Bulletin n. 2/2011
October 2011
CONTENTS
  • Section A) The theory and practise of the federal states and multi-level systems of government
  • Section B) Global governance and international organizations
  • Section C) Regional integration processes
  • Section D) Federalism as a political idea
  • Coppolaro Lucia
    US Policy on European Integration during the GATT Kennedy Round Negotiations (1963–67): the last Hurrah of America's Europeanists
    in International History Review (The) , Volume 33, Issue 3, 2011 ,  2011 ,  409-429
    Abstract This article illustrates US policy on European integration and the European Economic Community (EEC) by focusing on the General Agreement on Tarriff and Trade (GATT) Kennedy Round negotiations (1963–7). However underestimated in the history of international relations, GATT provides in fact an outstanding framework for analysing the foreign policy of its members. Whilst analyses of the Round per se already exist, no scholar thus far has focused on US policy towards European integration. Moreover, no previous author has utilised the European archives and has examined the stances of the EEC. This article shows that US support for European integration, which both Kennedy and Johnson followed at the behest of the ‘Europeanists’ in their respective administrations, conditioned the bargaining position of the United States in Geneva. The US negotiators tried to enhance US trade interests while at the same time attempting to encourage European regional integration.
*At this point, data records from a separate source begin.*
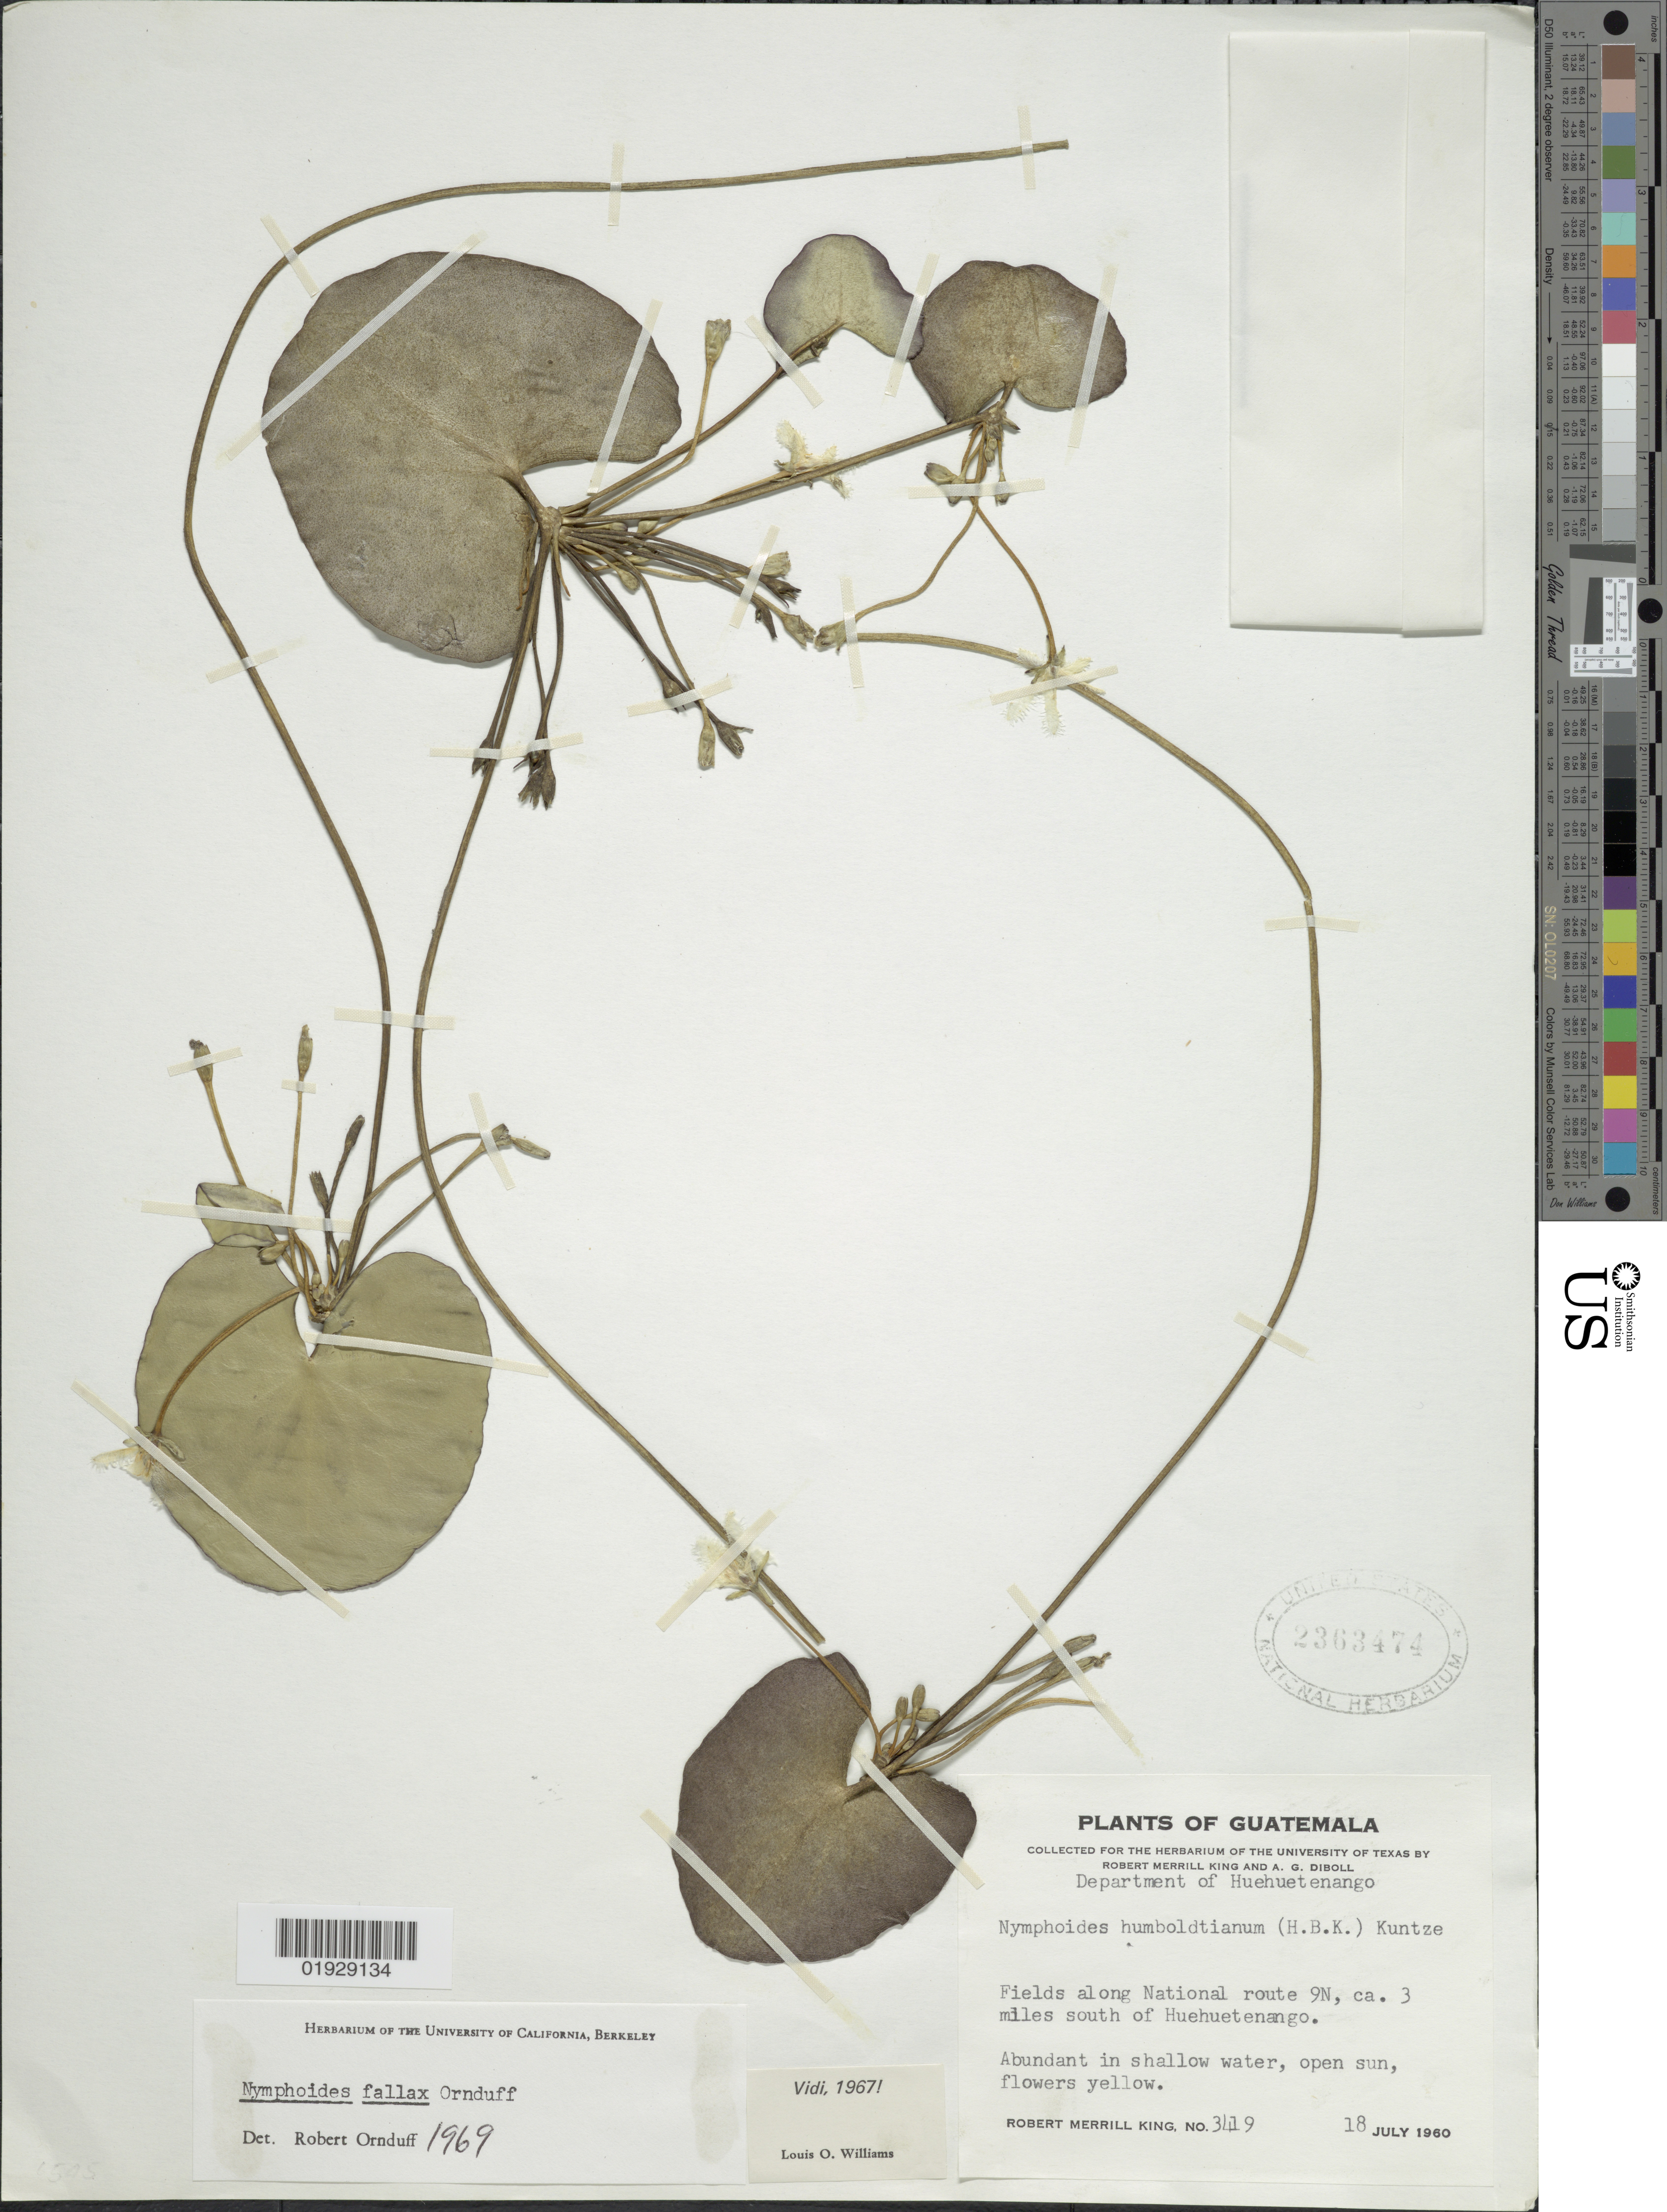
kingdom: Plantae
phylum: Tracheophyta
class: Magnoliopsida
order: Asterales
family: Menyanthaceae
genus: Nymphoides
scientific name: Nymphoides fallax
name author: Ornduff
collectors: R. M. King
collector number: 3419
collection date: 1960-07-18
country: Guatemala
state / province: Huehuetenango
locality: Department of Huehuetenango. Fields along National route 9N, ca. 3 miles south of Huehuetenango.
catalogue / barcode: US 2363474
In so doing, the United States played a role in the strengthening of European regional integration by favouring the unity of the area. Moreover, contrary to previous accounts, this article shows that US negotiators were able to direct and move forward a complicated negotiation, showing Washington's leadership. The article concludes by showing that the Kennedy Round ended a period of about twenty years during which the United States acted to promote the unity of Western Europe. At the end of the 1960s, with the worsening of the US economic conditions, the tension in transatlantic relations over monetary and security issues, and the strength that the EEC demonstrated during the Kennedy Round, ‘the Europeanists’ were no longer able to prevail with their line in the internal discussions. This change became apparent when the Nixon administration shifted to a more detached and ambiguous policy towards European integration.